Bourne draaide zich om en keek ook. ‘Is dat zo? Want ik weet niet wat het is.’

‘Toch ben je hier.’

‘Ik droom al sinds ik hier ben over deze plek.’

‘Ik heb op je gewacht en het machtige wezen dat jou leidt en beschermt heeft je hiernaartoe gebracht.’

Bourne draaide zich weer om. ‘Shiva? Shiva is de god van vernietiging.’

‘En van verandering.’ Suparwita strekte een arm uit om aan te geven dat ze een stukje gingen lopen. ‘Vertel me over je droom.’

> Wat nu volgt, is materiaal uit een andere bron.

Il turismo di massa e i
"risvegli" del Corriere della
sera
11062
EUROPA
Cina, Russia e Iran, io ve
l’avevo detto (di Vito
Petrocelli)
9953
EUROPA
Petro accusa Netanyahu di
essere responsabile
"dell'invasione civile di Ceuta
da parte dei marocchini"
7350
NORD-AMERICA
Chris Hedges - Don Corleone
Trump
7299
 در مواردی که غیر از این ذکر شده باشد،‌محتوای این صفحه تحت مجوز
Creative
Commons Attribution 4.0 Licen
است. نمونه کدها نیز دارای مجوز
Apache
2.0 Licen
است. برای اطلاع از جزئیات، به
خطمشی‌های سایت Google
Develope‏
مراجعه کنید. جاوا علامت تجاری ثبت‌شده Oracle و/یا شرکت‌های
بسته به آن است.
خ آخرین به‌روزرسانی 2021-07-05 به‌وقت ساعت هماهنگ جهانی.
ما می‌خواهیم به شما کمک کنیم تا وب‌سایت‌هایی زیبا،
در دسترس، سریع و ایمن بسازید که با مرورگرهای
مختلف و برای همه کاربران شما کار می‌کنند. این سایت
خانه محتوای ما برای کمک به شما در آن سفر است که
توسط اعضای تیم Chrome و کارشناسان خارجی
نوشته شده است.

Bourne keek om zich heen. ‘Ik sta hier en kijk door de poort naar de berg Agung. Opeens staat daar een gedaante. Die draait zich om en kijkt naar me.’

‘En dan?’

‘Dan word ik wakker.’

Suparwita knikte langzaam. Dit antwoord leek hij te hebben verwacht. Ze waren om het hele tempelplein heen gelopen en stonden nu pal voor de ingangspoort. De lichtval was precies hetzelfde als in zijn droom. Bourne moest ervan huiveren.

‘Je hebt de persoon ontmoet met wie je hier was,’ zei Suparwita. ‘Een vrouw, Holly Marie Moreau.’

Die naam klonk hem vaag bekend in de oren, maar Bourne kon hem niet plaatsen. ‘Waar is ze nu?’

‘Ik ben bang dat ze dood is.’ Suparwita wees naar de ruimte tussen de twee zwaar bewerkte tanden van de poort. ‘Daar stond ze, precies zoals je je het uit je droom herinnert. En toen was ze verdwenen.’

‘Verdwenen?’

‘Ze is gevallen.’ Suparwita keek hem aan. ‘Of ze werd geduwd.’